Nos hacemos muy pocas preguntas. Se ha vuelto esta una sociedad de dudas idiotas planteadas a inteligencias artificiales, aliviada de no tener que recurrir a la inteligencia natural. Una sociedad perezosa que se cuestiona poco, aprende poco, siente poco, incapaz de replantearse las preguntas básicas e inquietarse, dudar, rebatir y tener ideas propias cuando algo no tiene sentido. Nos conformamos con lo que digan los que creemos que tienen la razón y, tantas veces, lo defendemos a muerte. Y una sociedad perezosa es justo eso: una sociedad muerta.

Preguntarse es más difícil y más doloroso. Se vive en terrenos movedizos y más solitarios. Pero es también más luminoso, más vivo, más humano; existe, al menos, una búsqueda. Hay un verso de Mary Oliver que, como tantas veces, llegó a tiempo: “Mi trabajo es amar al mundo (…) Déjame / tener mi mente en lo que importa / que ese es mi trabajo, que es sobre todo estar en silencio y aprender a estar asombrada”.

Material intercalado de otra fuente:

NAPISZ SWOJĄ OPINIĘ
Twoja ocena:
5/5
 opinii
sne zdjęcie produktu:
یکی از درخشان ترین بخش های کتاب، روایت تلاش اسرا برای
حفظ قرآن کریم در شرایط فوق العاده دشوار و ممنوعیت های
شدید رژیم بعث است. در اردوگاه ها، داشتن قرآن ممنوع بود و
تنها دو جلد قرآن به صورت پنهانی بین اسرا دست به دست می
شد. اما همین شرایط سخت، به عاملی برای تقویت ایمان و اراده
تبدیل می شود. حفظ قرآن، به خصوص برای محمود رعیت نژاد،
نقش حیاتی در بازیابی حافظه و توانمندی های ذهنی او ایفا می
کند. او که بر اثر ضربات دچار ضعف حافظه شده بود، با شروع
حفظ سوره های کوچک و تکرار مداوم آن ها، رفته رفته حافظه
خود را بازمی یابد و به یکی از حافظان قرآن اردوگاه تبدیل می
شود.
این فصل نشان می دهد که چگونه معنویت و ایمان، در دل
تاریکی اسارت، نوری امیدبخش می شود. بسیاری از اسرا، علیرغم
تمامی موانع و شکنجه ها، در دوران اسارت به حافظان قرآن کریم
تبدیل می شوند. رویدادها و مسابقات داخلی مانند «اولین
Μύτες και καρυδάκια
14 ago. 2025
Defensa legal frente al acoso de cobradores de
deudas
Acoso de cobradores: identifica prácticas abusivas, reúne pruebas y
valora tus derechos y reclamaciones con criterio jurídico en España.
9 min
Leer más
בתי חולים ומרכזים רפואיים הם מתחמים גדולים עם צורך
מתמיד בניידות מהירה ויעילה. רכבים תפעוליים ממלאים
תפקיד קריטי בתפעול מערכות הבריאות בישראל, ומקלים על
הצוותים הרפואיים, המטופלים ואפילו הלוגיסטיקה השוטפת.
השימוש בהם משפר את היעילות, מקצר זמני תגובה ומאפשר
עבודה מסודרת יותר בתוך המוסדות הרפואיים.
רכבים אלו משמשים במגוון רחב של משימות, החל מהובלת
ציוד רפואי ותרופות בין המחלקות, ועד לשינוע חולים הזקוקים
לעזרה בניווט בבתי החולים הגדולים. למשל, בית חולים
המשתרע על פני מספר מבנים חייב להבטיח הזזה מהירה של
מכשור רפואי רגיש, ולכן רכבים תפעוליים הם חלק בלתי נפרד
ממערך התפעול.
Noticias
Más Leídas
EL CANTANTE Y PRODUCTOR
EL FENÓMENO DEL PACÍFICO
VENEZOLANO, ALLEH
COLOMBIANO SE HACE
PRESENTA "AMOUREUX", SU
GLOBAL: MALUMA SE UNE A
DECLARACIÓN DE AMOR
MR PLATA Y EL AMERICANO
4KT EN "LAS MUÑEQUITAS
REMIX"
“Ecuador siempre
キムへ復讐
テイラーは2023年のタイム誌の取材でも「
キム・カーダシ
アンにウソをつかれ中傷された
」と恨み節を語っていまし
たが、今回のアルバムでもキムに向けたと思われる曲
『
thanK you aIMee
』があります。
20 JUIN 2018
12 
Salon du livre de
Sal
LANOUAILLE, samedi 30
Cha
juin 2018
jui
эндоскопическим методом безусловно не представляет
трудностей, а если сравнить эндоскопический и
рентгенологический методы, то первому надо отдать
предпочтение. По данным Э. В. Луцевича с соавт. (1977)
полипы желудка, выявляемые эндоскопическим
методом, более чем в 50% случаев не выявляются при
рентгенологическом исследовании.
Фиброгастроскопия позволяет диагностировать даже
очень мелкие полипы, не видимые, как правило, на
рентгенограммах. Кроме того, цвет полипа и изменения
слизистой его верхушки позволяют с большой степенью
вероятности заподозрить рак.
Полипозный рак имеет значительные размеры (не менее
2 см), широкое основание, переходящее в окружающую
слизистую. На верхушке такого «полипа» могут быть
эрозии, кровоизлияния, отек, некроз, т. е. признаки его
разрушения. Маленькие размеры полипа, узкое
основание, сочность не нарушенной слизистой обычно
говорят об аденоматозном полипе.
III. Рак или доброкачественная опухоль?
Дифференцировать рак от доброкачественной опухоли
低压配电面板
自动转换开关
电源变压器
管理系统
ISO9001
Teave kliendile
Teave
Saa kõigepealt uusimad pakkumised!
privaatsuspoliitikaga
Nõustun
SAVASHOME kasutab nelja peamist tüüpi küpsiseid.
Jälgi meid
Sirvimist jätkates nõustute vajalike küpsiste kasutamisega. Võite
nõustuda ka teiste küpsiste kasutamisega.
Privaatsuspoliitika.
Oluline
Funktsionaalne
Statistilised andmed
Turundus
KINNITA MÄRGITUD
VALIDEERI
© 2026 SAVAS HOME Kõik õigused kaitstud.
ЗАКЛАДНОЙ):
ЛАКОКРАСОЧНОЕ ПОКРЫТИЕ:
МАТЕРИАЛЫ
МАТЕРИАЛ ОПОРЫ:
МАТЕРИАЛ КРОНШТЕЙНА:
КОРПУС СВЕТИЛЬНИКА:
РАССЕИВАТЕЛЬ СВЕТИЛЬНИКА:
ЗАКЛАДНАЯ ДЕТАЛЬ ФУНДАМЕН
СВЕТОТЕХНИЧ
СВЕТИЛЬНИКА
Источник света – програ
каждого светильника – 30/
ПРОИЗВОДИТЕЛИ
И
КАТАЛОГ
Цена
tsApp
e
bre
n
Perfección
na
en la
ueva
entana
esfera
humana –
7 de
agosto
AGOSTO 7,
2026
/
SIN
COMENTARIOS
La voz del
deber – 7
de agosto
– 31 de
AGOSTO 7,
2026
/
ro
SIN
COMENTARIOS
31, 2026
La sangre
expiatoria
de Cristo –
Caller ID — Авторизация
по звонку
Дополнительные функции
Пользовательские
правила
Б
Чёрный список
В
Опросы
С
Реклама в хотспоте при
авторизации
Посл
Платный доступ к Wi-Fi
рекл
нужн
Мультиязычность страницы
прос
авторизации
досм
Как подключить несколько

Vivo absorta. Me sigo preguntando lo esencial, como abriendo los ojos por primera vez, porque no comprendo lo que veo, las explicaciones adultas, expertas, me resultan ajenas, no se ajustan a la realidad que percibe mi mirada. Parece que no comprendo y puede ser que haya enloquecido, como cuando a uno le resulta extraña la palabra agua, que oyó desde el principio, y no la encuentra más. Me seguiré preguntando, en busca de cordura, de paz. Traigo de nuevo el poema del palestino Marwan Makhoul, que cité en esta columna de octubre 20 de 2023, hace casi un siglo (ya era esto un infierno hace veintidós meses, pero nadie se preguntó nada): “Para escribir una poesía / que no sea política / debo escuchar a los pájaros / Pero para escuchar a los pájaros / hace falta que cese el bombardeo”.

Pablo Ordaz recordó esta semana el final del poema Si se supiera, de Manuel Vázquez Montalbán: “Cuántos deben morir cada día en Etiopía / para que nos salga social / de pronto / la poesía”, y dijo: “Nuestro Beirut, nuestra Etiopía, será Gaza. Qué no daremos entonces por no haber callado tanto”.